Der nach alledem vorliegende Verstoß der Regelungen im HVM der Beklagten zur unterschiedlichen Vergütung von Notfallbehandlungen
gegen Art
3 Abs
1 GG führt nicht automatisch dazu, dass die Klägerin die Zahlung der höheren - für Leistungen im organisierten Notfalldienst ausgewiesenen
und um den Abschlag von 10 % verminderten - Vergütung beanspruchen kann. Dem Normgeber des HVM der Beklagten stehen vielmehr
mehrere gleichermaßen verfassungsrechtlich zulässige Lösungen zur Bereinigung der gleichheitswidrigen Rechtslage offen. Er
kann einerseits die Ausdehnung der bislang nur die Ärzte im organisierten Notfalldienst begünstigenden Regelung eines festen
Punktwertes von 9 Pf in § 6 Abs 3 Buchst h (bzw i) HVM auch auf Notfallbehandlungen in Krankenhäusern beschließen. Dies hat
allerdings erhebliche Mehraufwendungen zur Folge, zumal nach den Angaben der Beklagten in der mündlichen Verhandlung die Notfallbehandlungen
in Krankenhäusern immerhin ca ein Drittel aller Notfallbehandlungen ausmachen.
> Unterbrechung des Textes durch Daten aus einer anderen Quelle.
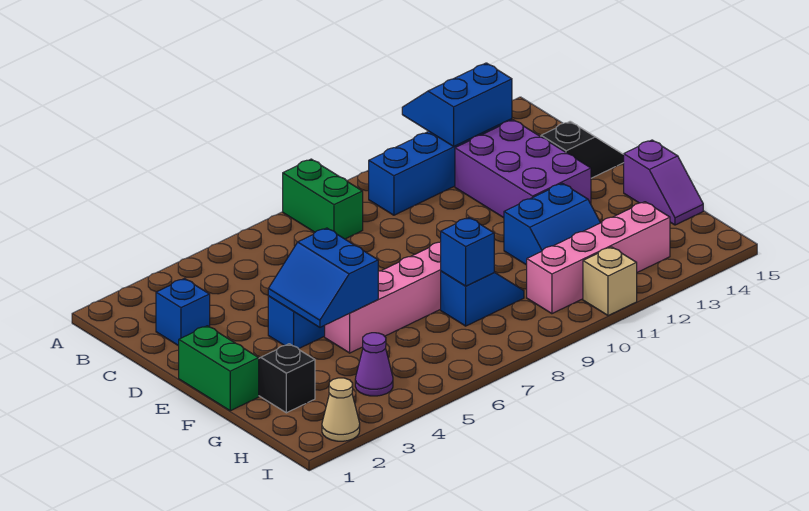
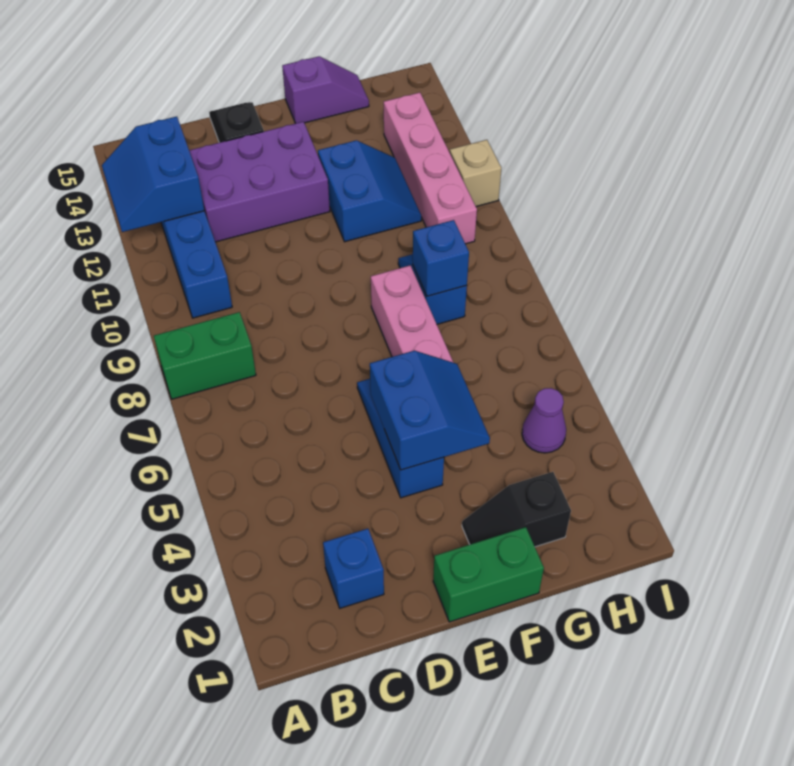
blue 2x2 slope [268,228,378,327] -> blue 2x2 slope turned to [370,351,490,470]
tan 1x1 cone [322,378,360,441] -> none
Die Vertreterversammlung der Beklagten kann
aber auch mit Rücksicht auf die nur begrenzt zur Verteilung zur Verfügung stehenden Gesamtvergütungen einen insgesamt niedrigeren
Garantiepunktwert für Notfallbehandlungen sowohl im organisierten Notfalldienst als auch in Krankenhäusern festsetzen oder
es bei der bis Ende 1998 geltenden Regelung belassen und im Zusammenhang mit der Neuregelung der Materie eine Übergangsbestimmung
für Altfälle entwickeln. Welche dieser Möglichkeiten die Beklagte wählt, obliegt ihrer Gestaltungsfreiheit; die Gerichte dürfen
dem nicht vorgreifen (vgl BVerfG SozR 4-1500 § 55 Nr 3 RdNr 45 ff sowie BSG SozR 4-2500 § 85 Nr 19 RdNr 21 f). Mithin kann
die auf Zahlung eines höheren Geldbetrags gerichtete Revision insoweit keinen Erfolg haben. Die Beklagte ist vielmehr lediglich
zur erneuten Bescheidung des von der Klägerin geltend gemachten Anspruchs nach einer Korrektur der Regelungen zur Vergütung
von Notfallleistungen in ihrem HVM zu verpflichten (§
131 Abs
3 SGG). Im Hinblick darauf erübrigen sich weitere Ausführungen zu der von der Klägerin zusätzlich geltend gemachten Gehörsrüge,
zumal der Senat in der Sache selbst entscheiden kann (§
170 Abs
2 Satz 1
SGG) und eine eventuelle Verletzung des rechtlichen Gehörs durch das Berufungsgericht keinen absoluten, in jedem Fall zur Zurückverweisung
nötigenden Revisionsgrund darstellt (vgl §
170 Abs
1 Satz 2 und §
178a Abs
1 Nr
2 SGG).
Die Kostenentscheidung beruht auf §
197a Abs
1 Satz 1 Halbsatz 3
SGG iVm einer entsprechenden Anwendung von §
154 Abs
1 Verwaltungsgerichtsordnung. Eine Aufteilung der Kosten unter den Beteiligten im Hinblick darauf, dass die Beklagte nur zu erneuter Bescheidung verpflichtet
wurde, ist vorliegend nicht veranlasst.